Seated Woman from the early 40’s
The first thing I noticed was the density of the painted surface; these are not thin washs but layer after layer build-ups. These buildups of paint though create a density of, for lack of a better word, presence.
What is interesting is that the book “William De Kooning The Artist’s Materials” by Susan F. Lake has found that these works from this time such as Queen of Hearts is that the background colors have been adjusted and changed over a period of time, sometimes years and not just in subtle change of hue or value but absolute radical turns. Afterwards the figure would be addressed when a final background was decided and the underdrawing in charcoal would be sometimes retouched or added in the final stages of the painting. The surfaces are polished without obvious hint of brushwork that we associate with later works.
It is obvious and has been commented many times that these works are related to Picasso, the Pompei murals that the Met owns and Ingres. The relationship between de Kooning and Gorky’s figural works is well known along with the artist John Graham. To some extent these works are decidedly not modern for their time. There is too much an air of antiquity that sufuses the work despite the disarticulation of the figure. This isn’t surprising because De Kooning claimed and felt that the entire material history of art was vital and living.
A close examination of the work shows the passage of time in subtle detail that a photograph or image in a catalog would miss.
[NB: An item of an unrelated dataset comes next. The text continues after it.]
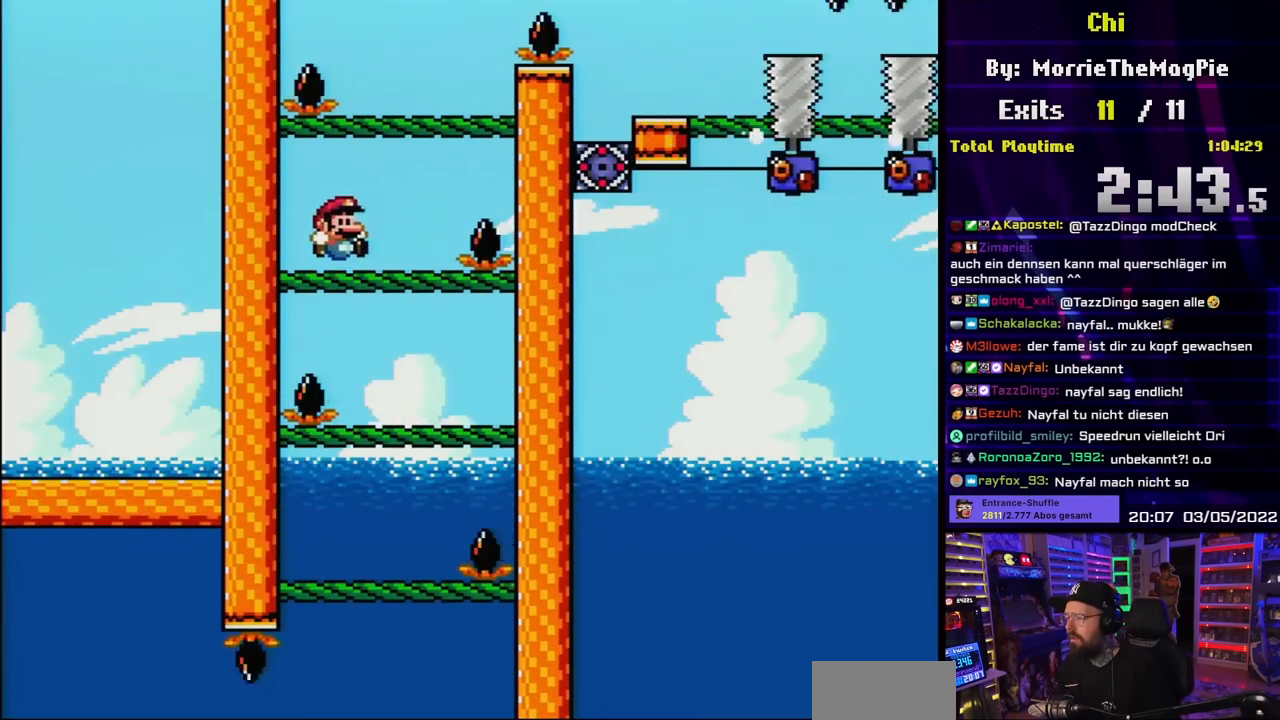
{"buttons": ["B", "Y", "DPAD_RIGHT"], "events": [[83, "B", "down"], [167, "B", "up"], [233, "DPAD_RIGHT", "up"], [250, "DPAD_LEFT", "down"], [350, "DPAD_LEFT", "up"], [383, "DPAD_RIGHT", "down"], [467, "B", "down"]]}
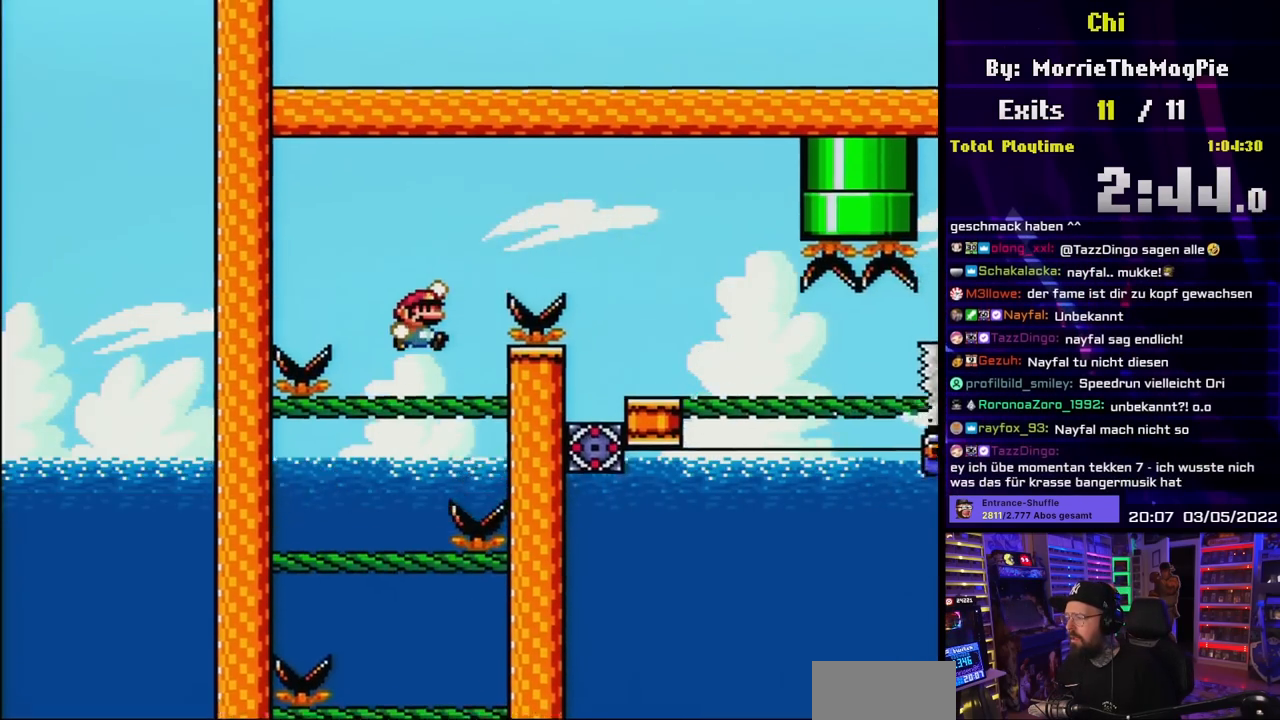
{"buttons": ["B", "Y", "DPAD_RIGHT"], "events": [[100, "B", "up"], [167, "B", "down"]]}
There is so much physicality in the scraping, sanding and articulation of the paint that the work in total is the body and the entire surface has an activation more like the high period of Braque and Picasso’s anayltic cubist period but unlike their works where the figure was the focus in de koonings works the entire canvas vibrates, the density of the background creates what I call multi-valent time and passage. This density of effect reaffirms the paintings totality and tautology and denies the significance of the figure.
If the figure existed without this background density the primacy of the figure would prevail, this hints at the future for de kooning, it isn’t the figure that is important but the space around the figure.
Pink Angels 1945
Briefly, in this abstraction you can see one of the first incarnations of brushwork where the paint denotes speed and passage of time or the glimpse. This speed continues through the abstractions of the early post war years.
The white abstractions Excavation and Attic
I won’t go into detail here as there is so much literature about these works over the years but will make some observations. De Kooning’s reworking and erasures are equivalent to Pollock’s drip. These shadow images of what formerly were existent create a field similar to Pollock but whereas Pollock’s drip is paint as paint, non-desciptive nor figurative, De Kooning’s erasure and absence creates the field. It seems logical to me that Rauschenberg would ask for a drawing to erase and De Kooning oblige since erasure was such a strong aspect of De Koonings oeuvre. It goes without saying but I will say it nonetheless, that there is this elision created between the figuration and the negative space and in later works this theme of the space around objects or figures takes precedence. Paint never becomes just paint as it does in Pollock creating space and atmosphere, in this case Pollock’s high period of the drip opens the door to field painting, De Kooning takes advantage of Pollock’s field in the black works and uses it to create a different space that never becomes pure painting ala Reinhardt (see Pure Paints A Painting by Elaine De Kooning) or Newman but is still tied to man within his space.